* _WORK ITEM_
Take the records underneath and set them down exactly.
====
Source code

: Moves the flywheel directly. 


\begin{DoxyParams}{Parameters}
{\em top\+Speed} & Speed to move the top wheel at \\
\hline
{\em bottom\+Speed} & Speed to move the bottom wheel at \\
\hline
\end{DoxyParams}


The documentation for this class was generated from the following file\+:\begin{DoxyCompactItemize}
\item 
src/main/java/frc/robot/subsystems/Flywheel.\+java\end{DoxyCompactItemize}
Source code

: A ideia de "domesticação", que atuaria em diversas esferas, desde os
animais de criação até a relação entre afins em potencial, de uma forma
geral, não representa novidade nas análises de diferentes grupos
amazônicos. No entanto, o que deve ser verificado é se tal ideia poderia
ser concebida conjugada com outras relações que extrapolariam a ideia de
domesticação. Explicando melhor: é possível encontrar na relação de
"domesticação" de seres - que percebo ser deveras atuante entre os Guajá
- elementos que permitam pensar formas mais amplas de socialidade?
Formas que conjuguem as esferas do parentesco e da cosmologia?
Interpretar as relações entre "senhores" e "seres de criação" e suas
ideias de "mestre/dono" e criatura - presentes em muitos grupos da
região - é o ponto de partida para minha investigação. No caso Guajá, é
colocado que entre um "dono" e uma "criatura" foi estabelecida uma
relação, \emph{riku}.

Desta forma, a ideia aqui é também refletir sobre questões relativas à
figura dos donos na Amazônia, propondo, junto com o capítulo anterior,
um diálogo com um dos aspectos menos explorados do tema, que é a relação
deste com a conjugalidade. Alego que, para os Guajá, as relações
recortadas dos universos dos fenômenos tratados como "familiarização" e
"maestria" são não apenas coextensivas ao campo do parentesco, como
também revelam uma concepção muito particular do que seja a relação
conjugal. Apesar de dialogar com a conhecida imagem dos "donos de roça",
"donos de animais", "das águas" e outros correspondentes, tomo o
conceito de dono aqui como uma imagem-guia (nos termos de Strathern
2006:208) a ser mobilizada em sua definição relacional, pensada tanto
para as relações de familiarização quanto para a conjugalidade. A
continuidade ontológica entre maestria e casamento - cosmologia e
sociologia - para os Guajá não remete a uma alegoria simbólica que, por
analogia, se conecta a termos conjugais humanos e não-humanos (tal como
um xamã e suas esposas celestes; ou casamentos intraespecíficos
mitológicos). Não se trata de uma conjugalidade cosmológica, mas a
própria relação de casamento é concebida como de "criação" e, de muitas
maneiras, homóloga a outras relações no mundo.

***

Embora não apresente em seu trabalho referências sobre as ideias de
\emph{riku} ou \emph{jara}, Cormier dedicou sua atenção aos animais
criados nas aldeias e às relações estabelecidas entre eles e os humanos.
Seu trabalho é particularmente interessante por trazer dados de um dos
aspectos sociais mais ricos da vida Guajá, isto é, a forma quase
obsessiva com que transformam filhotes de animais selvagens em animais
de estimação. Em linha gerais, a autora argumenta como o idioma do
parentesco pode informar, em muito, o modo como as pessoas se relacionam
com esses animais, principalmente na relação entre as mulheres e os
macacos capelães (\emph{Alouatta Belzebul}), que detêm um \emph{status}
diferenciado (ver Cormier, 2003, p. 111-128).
====
* _ANSWER SPACE_
Source code

: Moves the flywheel directly. 


\begin{DoxyParams}{Parameters}
{\em top\+Speed} & Speed to move the top wheel at \\
\hline
{\em bottom\+Speed} & Speed to move the bottom wheel at \\
\hline
\end{DoxyParams}


The documentation for this class was generated from the following file\+:\begin{DoxyCompactItemize}
\item 
src/main/java/frc/robot/subsystems/Flywheel.\+java\end{DoxyCompactItemize}
Source code

: A ideia de "domesticação", que atuaria em diversas esferas, desde os
animais de criação até a relação entre afins em potencial, de uma forma
geral, não representa novidade nas análises de diferentes grupos
amazônicos. No entanto, o que deve ser verificado é se tal ideia poderia
ser concebida conjugada com outras relações que extrapolariam a ideia de
domesticação. Explicando melhor: é possível encontrar na relação de
"domesticação" de seres - que percebo ser deveras atuante entre os Guajá
- elementos que permitam pensar formas mais amplas de socialidade?
Formas que conjuguem as esferas do parentesco e da cosmologia?
Interpretar as relações entre "senhores" e "seres de criação" e suas
ideias de "mestre/dono" e criatura - presentes em muitos grupos da
região - é o ponto de partida para minha investigação. No caso Guajá, é
colocado que entre um "dono" e uma "criatura" foi estabelecida uma
relação, \emph{riku}.

Desta forma, a ideia aqui é também refletir sobre questões relativas à
figura dos donos na Amazônia, propondo, junto com o capítulo anterior,
um diálogo com um dos aspectos menos explorados do tema, que é a relação
deste com a conjugalidade. Alego que, para os Guajá, as relações
recortadas dos universos dos fenômenos tratados como "familiarização" e
"maestria" são não apenas coextensivas ao campo do parentesco, como
também revelam uma concepção muito particular do que seja a relação
conjugal. Apesar de dialogar com a conhecida imagem dos "donos de roça",
"donos de animais", "das águas" e outros correspondentes, tomo o
conceito de dono aqui como uma imagem-guia (nos termos de Strathern
2006:208) a ser mobilizada em sua definição relacional, pensada tanto
para as relações de familiarização quanto para a conjugalidade. A
continuidade ontológica entre maestria e casamento - cosmologia e
sociologia - para os Guajá não remete a uma alegoria simbólica que, por
analogia, se conecta a termos conjugais humanos e não-humanos (tal como
um xamã e suas esposas celestes; ou casamentos intraespecíficos
mitológicos). Não se trata de uma conjugalidade cosmológica, mas a
própria relação de casamento é concebida como de "criação" e, de muitas
maneiras, homóloga a outras relações no mundo.

***

Embora não apresente em seu trabalho referências sobre as ideias de
\emph{riku} ou \emph{jara}, Cormier dedicou sua atenção aos animais
criados nas aldeias e às relações estabelecidas entre eles e os humanos.
Seu trabalho é particularmente interessante por trazer dados de um dos
aspectos sociais mais ricos da vida Guajá, isto é, a forma quase
obsessiva com que transformam filhotes de animais selvagens em animais
de estimação. Em linha gerais, a autora argumenta como o idioma do
parentesco pode informar, em muito, o modo como as pessoas se relacionam
com esses animais, principalmente na relação entre as mulheres e os
macacos capelães (\emph{Alouatta Belzebul}), que detêm um \emph{status}
diferenciado (ver Cormier, 2003, p. 111-128).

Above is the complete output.